BEGIN

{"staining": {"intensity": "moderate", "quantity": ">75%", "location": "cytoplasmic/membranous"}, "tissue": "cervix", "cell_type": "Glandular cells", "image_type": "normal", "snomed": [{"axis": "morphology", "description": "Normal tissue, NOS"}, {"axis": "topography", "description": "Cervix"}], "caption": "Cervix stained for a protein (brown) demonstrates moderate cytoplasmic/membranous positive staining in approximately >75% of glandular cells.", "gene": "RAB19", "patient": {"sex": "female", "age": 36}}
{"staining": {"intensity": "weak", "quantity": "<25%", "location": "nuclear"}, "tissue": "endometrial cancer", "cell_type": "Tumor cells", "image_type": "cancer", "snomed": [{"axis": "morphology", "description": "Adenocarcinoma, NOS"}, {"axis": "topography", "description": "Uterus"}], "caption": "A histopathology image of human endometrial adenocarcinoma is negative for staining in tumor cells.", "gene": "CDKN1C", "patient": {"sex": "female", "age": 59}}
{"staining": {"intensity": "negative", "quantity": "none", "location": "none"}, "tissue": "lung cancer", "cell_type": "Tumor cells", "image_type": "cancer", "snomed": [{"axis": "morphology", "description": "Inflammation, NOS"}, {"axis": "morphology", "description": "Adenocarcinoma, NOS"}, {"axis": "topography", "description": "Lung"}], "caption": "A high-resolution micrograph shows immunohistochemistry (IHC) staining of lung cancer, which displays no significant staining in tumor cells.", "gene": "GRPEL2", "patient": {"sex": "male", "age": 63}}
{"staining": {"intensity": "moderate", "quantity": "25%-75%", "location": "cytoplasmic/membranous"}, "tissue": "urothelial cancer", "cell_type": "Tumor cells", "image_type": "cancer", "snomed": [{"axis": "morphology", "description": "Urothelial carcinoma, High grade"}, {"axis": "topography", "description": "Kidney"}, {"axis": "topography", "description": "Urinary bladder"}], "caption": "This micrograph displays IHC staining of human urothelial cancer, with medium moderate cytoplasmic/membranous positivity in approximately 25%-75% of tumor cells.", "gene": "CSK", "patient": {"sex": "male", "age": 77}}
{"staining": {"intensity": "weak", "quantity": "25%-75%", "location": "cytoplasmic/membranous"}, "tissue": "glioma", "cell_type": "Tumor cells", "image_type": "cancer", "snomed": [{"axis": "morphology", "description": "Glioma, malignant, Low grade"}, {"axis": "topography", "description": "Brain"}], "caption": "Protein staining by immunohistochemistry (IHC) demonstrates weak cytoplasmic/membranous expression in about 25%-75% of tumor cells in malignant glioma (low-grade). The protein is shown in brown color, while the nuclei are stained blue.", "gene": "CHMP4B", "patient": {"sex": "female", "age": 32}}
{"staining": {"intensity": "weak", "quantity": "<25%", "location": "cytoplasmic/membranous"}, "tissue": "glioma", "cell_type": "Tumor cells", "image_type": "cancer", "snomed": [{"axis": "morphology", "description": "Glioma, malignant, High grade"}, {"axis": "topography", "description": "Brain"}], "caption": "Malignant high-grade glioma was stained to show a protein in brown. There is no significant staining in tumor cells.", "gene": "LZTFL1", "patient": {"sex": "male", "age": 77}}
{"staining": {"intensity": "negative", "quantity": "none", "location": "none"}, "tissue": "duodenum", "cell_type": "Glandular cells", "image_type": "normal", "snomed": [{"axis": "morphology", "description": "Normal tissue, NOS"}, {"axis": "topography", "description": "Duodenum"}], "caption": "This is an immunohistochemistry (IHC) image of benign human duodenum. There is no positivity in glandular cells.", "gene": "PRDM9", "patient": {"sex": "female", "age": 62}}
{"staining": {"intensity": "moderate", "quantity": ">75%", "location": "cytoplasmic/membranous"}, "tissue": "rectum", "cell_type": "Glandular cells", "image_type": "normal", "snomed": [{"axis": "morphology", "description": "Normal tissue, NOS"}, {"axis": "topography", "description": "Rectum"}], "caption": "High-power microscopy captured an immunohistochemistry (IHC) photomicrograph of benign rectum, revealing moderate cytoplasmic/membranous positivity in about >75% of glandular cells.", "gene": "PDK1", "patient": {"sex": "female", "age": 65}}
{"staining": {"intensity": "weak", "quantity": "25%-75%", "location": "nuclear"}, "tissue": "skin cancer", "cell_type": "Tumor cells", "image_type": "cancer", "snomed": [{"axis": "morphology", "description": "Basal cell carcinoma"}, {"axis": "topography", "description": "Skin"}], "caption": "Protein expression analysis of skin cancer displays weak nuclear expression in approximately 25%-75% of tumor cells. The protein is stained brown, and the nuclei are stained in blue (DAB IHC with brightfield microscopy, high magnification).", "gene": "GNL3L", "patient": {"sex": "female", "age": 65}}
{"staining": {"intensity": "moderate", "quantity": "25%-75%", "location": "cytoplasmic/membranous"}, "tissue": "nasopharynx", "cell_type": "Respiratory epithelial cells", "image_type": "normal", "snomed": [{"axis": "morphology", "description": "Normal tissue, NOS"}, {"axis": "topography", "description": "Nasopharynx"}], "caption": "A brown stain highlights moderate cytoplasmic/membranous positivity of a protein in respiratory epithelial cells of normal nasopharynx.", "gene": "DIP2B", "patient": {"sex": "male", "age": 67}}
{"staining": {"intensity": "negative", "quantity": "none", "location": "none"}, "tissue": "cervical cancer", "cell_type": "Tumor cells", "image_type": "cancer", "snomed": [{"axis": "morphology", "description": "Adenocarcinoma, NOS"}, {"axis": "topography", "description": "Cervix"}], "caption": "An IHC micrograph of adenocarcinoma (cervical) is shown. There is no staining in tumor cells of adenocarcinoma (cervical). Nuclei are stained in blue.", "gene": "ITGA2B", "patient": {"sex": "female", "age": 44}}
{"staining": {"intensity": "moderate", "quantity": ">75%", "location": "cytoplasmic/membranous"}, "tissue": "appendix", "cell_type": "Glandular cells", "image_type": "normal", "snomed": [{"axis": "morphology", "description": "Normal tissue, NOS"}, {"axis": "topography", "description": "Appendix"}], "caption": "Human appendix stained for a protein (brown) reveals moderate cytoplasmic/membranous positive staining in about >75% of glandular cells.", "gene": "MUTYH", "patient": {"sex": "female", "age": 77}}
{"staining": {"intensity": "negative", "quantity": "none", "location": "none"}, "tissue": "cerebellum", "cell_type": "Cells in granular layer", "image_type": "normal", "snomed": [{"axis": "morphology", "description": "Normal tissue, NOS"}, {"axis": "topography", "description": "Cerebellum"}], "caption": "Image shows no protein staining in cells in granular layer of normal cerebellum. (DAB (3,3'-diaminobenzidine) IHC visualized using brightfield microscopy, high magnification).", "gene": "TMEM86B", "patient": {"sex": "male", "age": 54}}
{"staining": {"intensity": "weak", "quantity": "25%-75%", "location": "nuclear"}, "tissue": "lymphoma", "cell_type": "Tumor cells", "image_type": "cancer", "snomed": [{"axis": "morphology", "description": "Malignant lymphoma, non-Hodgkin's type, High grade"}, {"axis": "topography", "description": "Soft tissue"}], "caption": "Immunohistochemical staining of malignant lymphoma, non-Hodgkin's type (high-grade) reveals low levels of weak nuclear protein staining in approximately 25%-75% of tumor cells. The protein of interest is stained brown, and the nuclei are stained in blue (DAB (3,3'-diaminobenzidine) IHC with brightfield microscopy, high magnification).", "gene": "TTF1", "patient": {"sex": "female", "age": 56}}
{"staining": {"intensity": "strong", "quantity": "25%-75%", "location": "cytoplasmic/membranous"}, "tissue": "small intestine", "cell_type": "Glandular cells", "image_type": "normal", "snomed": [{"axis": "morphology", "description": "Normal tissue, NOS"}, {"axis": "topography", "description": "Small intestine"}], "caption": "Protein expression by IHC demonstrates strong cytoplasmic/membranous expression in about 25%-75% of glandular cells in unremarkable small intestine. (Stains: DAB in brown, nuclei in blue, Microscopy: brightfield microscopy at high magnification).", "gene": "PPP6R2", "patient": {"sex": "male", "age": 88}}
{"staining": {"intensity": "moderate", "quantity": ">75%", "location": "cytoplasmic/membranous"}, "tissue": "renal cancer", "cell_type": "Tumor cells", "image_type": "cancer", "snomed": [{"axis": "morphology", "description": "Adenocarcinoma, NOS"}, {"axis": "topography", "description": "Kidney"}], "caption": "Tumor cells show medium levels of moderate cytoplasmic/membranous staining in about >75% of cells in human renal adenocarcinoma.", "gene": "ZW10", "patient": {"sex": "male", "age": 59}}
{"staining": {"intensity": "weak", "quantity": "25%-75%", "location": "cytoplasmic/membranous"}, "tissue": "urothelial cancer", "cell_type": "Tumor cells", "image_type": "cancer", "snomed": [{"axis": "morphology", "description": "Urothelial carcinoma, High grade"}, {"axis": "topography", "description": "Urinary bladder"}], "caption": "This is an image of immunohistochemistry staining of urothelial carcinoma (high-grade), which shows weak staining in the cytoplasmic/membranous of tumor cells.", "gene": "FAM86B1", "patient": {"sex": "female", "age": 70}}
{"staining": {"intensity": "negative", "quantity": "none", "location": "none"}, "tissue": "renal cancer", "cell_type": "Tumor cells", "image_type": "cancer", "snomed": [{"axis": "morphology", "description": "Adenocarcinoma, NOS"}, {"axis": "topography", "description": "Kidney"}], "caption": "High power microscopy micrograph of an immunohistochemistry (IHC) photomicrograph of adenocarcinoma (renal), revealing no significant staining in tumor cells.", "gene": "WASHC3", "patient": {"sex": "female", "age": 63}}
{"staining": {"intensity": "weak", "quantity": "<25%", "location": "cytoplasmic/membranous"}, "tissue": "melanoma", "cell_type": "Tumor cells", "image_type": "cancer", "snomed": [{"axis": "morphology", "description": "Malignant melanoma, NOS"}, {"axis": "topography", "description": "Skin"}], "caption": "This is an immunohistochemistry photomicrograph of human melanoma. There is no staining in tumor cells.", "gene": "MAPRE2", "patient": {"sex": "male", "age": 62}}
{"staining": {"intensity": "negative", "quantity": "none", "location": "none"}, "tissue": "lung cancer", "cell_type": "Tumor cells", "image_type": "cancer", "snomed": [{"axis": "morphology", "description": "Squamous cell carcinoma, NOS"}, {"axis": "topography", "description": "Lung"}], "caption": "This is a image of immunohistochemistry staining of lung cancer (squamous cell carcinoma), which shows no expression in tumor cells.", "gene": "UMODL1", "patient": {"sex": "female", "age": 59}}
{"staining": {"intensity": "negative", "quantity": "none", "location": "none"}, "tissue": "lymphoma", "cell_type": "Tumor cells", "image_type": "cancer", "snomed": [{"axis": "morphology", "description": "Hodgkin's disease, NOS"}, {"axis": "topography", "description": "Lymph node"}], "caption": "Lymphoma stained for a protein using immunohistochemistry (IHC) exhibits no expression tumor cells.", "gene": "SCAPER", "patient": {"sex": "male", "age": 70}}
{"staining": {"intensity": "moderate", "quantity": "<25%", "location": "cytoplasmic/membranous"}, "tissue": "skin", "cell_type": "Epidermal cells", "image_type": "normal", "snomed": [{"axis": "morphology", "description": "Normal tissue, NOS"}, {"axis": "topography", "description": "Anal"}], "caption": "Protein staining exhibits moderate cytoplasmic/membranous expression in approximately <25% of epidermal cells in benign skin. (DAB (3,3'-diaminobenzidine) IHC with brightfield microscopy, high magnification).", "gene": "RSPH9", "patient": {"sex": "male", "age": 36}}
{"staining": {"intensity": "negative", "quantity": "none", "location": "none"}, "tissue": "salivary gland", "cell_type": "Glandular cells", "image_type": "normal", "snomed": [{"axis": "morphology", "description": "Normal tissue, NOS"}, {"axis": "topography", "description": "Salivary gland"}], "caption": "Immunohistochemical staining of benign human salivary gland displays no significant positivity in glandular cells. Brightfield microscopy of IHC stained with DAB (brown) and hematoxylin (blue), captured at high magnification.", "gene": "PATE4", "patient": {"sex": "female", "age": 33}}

END

The response should be the listing above, limited to the lines between the one holding "appendix stained for" and the one holding "shows no protein", inclusive, reproduced exactly.

**Completed task**
{"staining": {"intensity": "moderate", "quantity": ">75%", "location": "cytoplasmic/membranous"}, "tissue": "appendix", "cell_type": "Glandular cells", "image_type": "normal", "snomed": [{"axis": "morphology", "description": "Normal tissue, NOS"}, {"axis": "topography", "description": "Appendix"}], "caption": "Human appendix stained for a protein (brown) reveals moderate cytoplasmic/membranous positive staining in about >75% of glandular cells.", "gene": "MUTYH", "patient": {"sex": "female", "age": 77}}
{"staining": {"intensity": "negative", "quantity": "none", "location": "none"}, "tissue": "cerebellum", "cell_type": "Cells in granular layer", "image_type": "normal", "snomed": [{"axis": "morphology", "description": "Normal tissue, NOS"}, {"axis": "topography", "description": "Cerebellum"}], "caption": "Image shows no protein staining in cells in granular layer of normal cerebellum. (DAB (3,3'-diaminobenzidine) IHC visualized using brightfield microscopy, high magnification).", "gene": "TMEM86B", "patient": {"sex": "male", "age": 54}}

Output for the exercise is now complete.